» What is being asked:
Can you lay out every text line in all of the material below as a Markdown table with the columns "Row" and "Line," numbering the rows, skipping blank lines, and leaving out the pictures?
┌────────
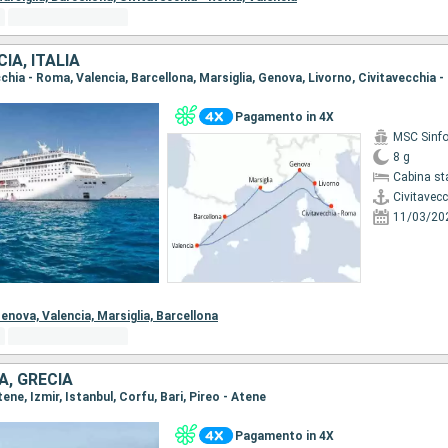
IA, ITALIA
ecchia - Roma, Valencia, Barcellona, Marsiglia, Genova, Livorno, Civitavecchia 
Pagamento in 4X
MSC Sinfo
8 g
Cabina st
Civitavec
11/03/20
enova,
Valencia,
Marsiglia,
Barcellona
A, GRECIA
Atene, Izmir, Istanbul, Corfu, Bari, Pireo - Atene
Pagamento in 4X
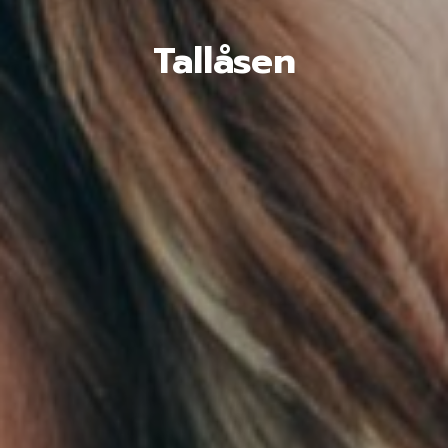
Tallåsen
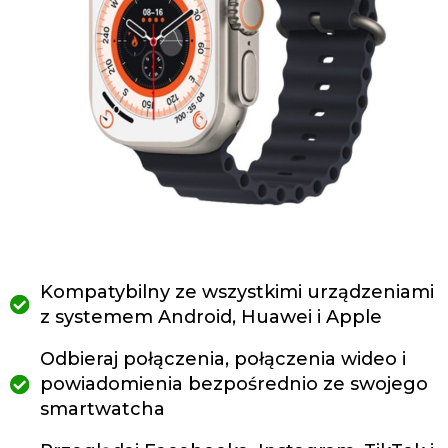
Kompatybilny ze wszystkimi urządzeniami
z systemem Android, Huawei i Apple
Odbieraj połączenia, połączenia wideo i
powiadomienia bezpośrednio ze swojego
smartwatcha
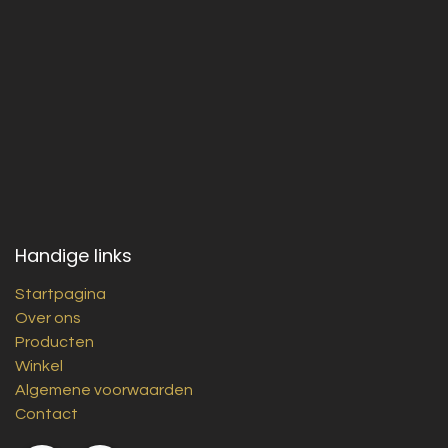
Handige links
Startpagina
Over ons
Producten
Winkel
Algemene voorwaarden
Contact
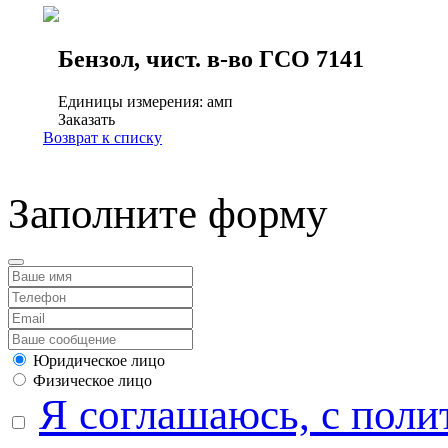
Бензол, чист. в-во ГСО 7141
Единицы измерения: амп
Заказать
Возврат к списку
Заполните форму
Юридическое лицо
Физическое лицо
Я соглашаюсь, с поли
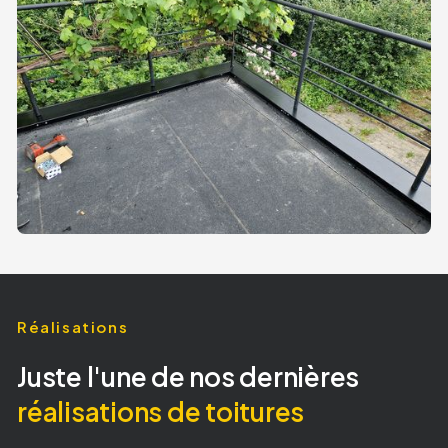
Réalisations
Juste l'une de nos dernières
réalisations de toitures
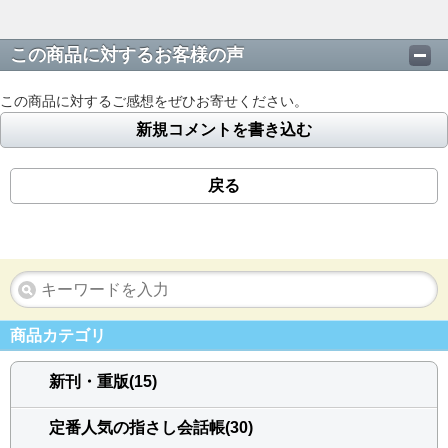
この商品に対するお客様の声
この商品に対するご感想をぜひお寄せください。
新規コメントを書き込む
戻る
商品カテゴリ
新刊・重版(15)
定番人気の指さし会話帳(30)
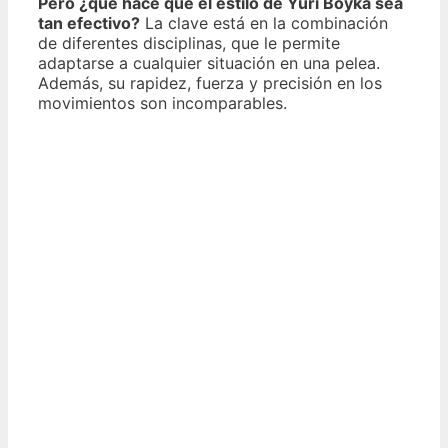
Pero ¿qué hace que el estilo de Yuri Boyka sea
tan efectivo?
La clave está en la combinación
de diferentes disciplinas, que le permite
adaptarse a cualquier situación en una pelea.
Además, su rapidez, fuerza y precisión en los
movimientos son incomparables.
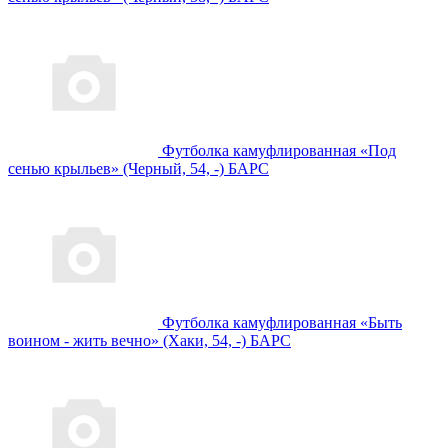
Футболка камуфлированная «Под
сенью крыльев» (Черный, 54, -) БАРС
Футболка камуфлированная «Быть
воином - жить вечно» (Хаки, 54, -) БАРС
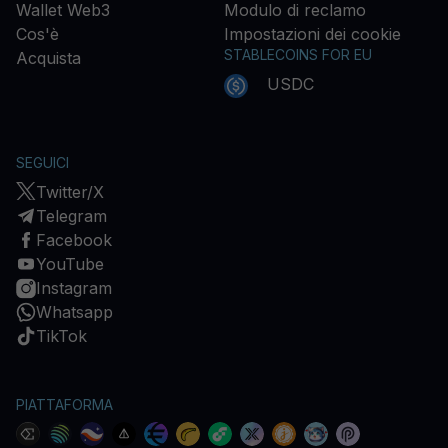
Wallet Web3
Modulo di reclamo
Cos'è
Impostazioni dei cookie
STABLECOINS FOR EU
Acquista
USDC
SEGUICI
Twitter/X
Telegram
Facebook
YouTube
Instagram
Whatsapp
TikTok
PIATTAFORMA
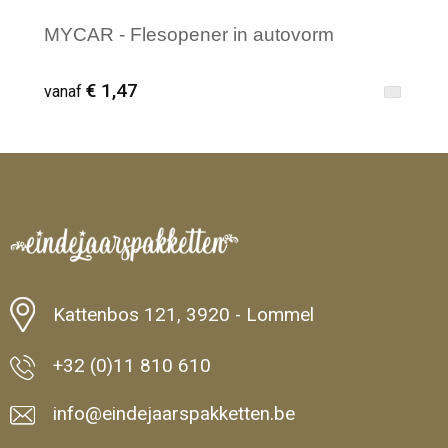
MYCAR - Flesopener in autovorm
€ 1,47
vanaf
Minimale afname: 1
Kattenbos 121, 3920 - Lommel
+32 (0)11 810 610
info@eindejaarspakketten.be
└────────
» Answer to this problem:
| Row | Line |
|---|---|
| 1 | IA, ITALIA |
| 2 | ecchia - Roma, Valencia, Barcellona, Marsiglia, Genova, Livorno, Civitavecchia  |
| 3 | Pagamento in 4X |
| 4 | MSC Sinfo |
| 5 | 8 g |
| 6 | Cabina st |
| 7 | Civitavec |
| 8 | 11/03/20 |
| 9 | enova, |
| 10 | Valencia, |
| 11 | Marsiglia, |
| 12 | Barcellona |
| 13 | A, GRECIA |
| 14 | Atene, Izmir, Istanbul, Corfu, Bari, Pireo - Atene |
| 15 | Pagamento in 4X |
| 16 | Tallåsen |
| 17 | Kompatybilny ze wszystkimi urządzeniami |
| 18 | z systemem Android, Huawei i Apple |
| 19 | Odbieraj połączenia, połączenia wideo i |
| 20 | powiadomienia bezpośrednio ze swojego |
| 21 | smartwatcha |
| 22 | Handige links |
| 23 | Startpagina |
| 24 | Over ons |
| 25 | Producten |
| 26 | Winkel |
| 27 | Algemene voorwaarden |
| 28 | Contact |
| 29 | Бензол, чист. в-во ГСО 7141 |
| 30 | Единицы измерения: амп |
| 31 | Заказать |
| 32 | Возврат к списку |
| 33 | Заполните форму |
| 34 | Юридическое лицо |
| 35 | Физическое лицо |
| 36 | Я соглашаюсь, с поли |
| 37 | Réalisations |
| 38 | Juste l'une de nos dernières |
| 39 | réalisations de toitures |
| 40 | この商品に対するお客様の声 |
| 41 | この商品に対するご感想をぜひお寄せください。 |
| 42 | 新規コメントを書き込む |
| 43 | 戻る |
| 44 | 商品カテゴリ |
| 45 | 新刊・重版(15) |
| 46 | 定番人気の指さし会話帳(30) |
| 47 | Pero ¿qué hace que el estilo de Yuri Boyka sea |
| 48 | tan efectivo? |
| 49 | La clave está en la combinación |
| 50 | de diferentes disciplinas, que le permite |
| 51 | adaptarse a cualquier situación en una pelea. |
| 52 | Además, su rapidez, fuerza y precisión en los |
| 53 | movimientos son incomparables. |
| 54 | Футболка камуфлированная «Под |
| 55 | сенью крыльев» (Черный, 54, -) БАРС |
| 56 | Футболка камуфлированная «Быть |
| 57 | воином - жить вечно» (Хаки, 54, -) БАРС |
| 58 | Wallet Web3 |
| 59 | Modulo di reclamo |
| 60 | Cos'è |
| 61 | Impostazioni dei cookie |
| 62 | STABLECOINS FOR EU |
| 63 | Acquista |
| 64 | USDC |
| 65 | SEGUICI |
| 66 | Twitter/X |
| 67 | Telegram |
| 68 | Facebook |
| 69 | YouTube |
| 70 | Instagram |
| 71 | Whatsapp |
| 72 | TikTok |
| 73 | PIATTAFORMA |
| 74 | MYCAR - Flesopener in autovorm |
| 75 | € 1,47 |
| 76 | vanaf |
| 77 | Minimale afname: 1 |
| 78 | Kattenbos 121, 3920 - Lommel |
| 79 | +32 (0)11 810 610 |
| 80 | info@eindejaarspakketten.be |